Data supplied Start Marker
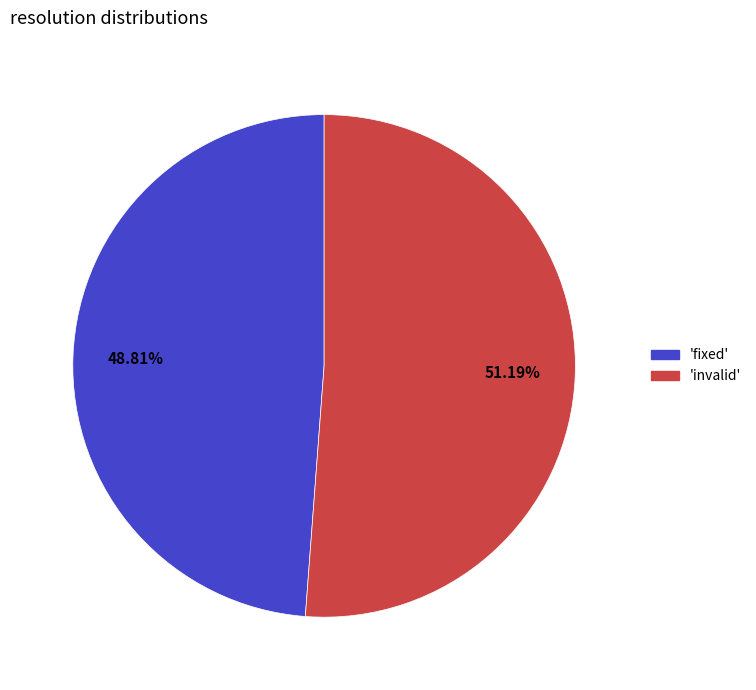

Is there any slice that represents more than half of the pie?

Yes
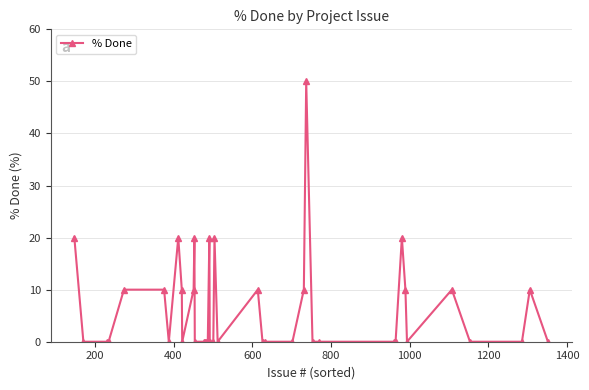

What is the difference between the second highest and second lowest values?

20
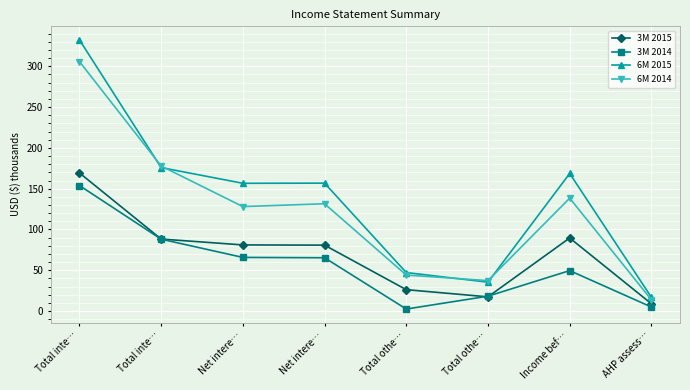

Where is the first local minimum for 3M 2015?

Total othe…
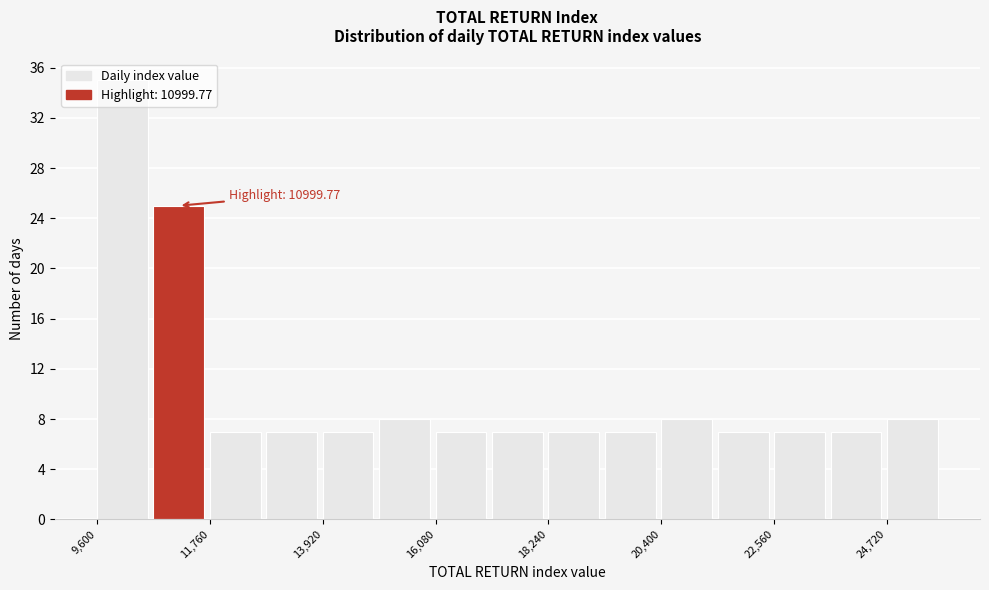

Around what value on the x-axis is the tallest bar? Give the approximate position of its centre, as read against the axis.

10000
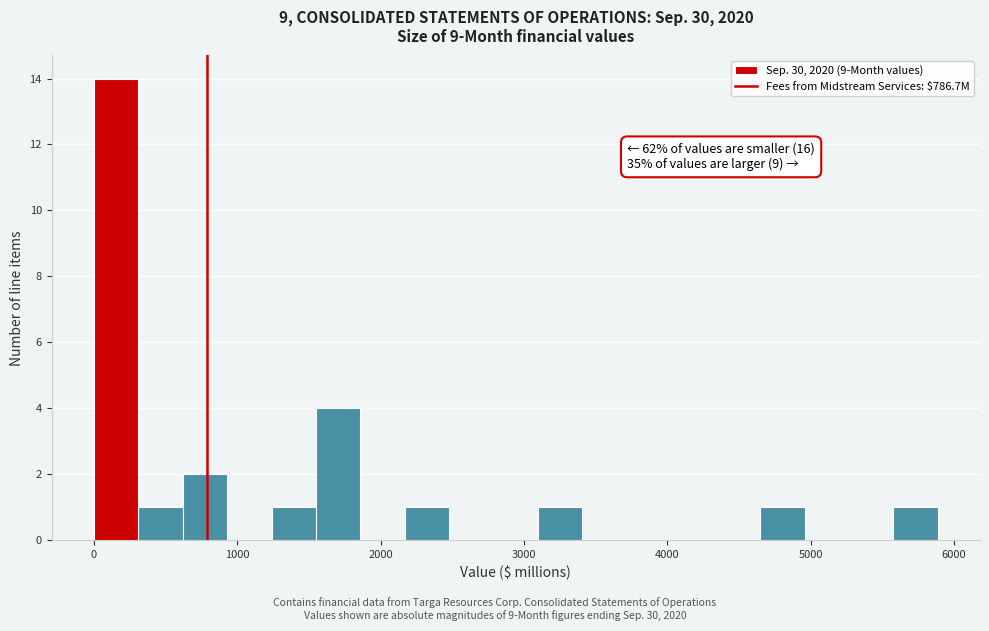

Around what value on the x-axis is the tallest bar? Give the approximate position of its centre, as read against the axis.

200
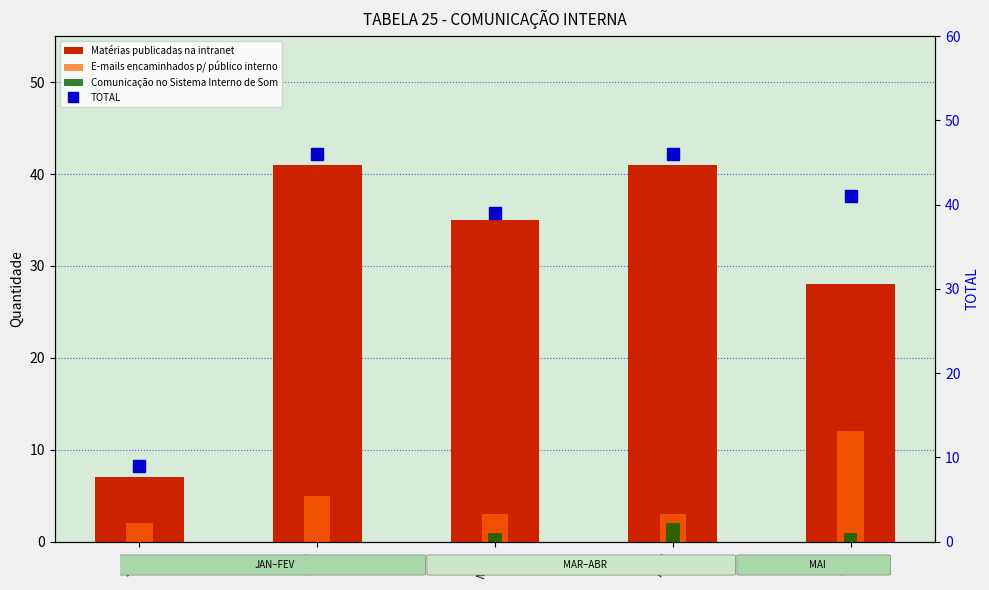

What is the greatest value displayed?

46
Data supplied End Marker
» **Task directions**
Please turn every line of the records above into a numbered list, leaving out the blank lines and the pictures.

» **Final answer**
1. Is there any slice that represents more than half of the pie?
2. Yes
3. What is the difference between the second highest and second lowest values?
4. 20
5. Where is the first local minimum for 3M 2015?
6. Total othe…
7. Around what value on the x-axis is the tallest bar? Give the approximate position of its centre, as read against the axis.
8. 10000
9. Around what value on the x-axis is the tallest bar? Give the approximate position of its centre, as read against the axis.
10. 200
11. What is the greatest value displayed?
12. 46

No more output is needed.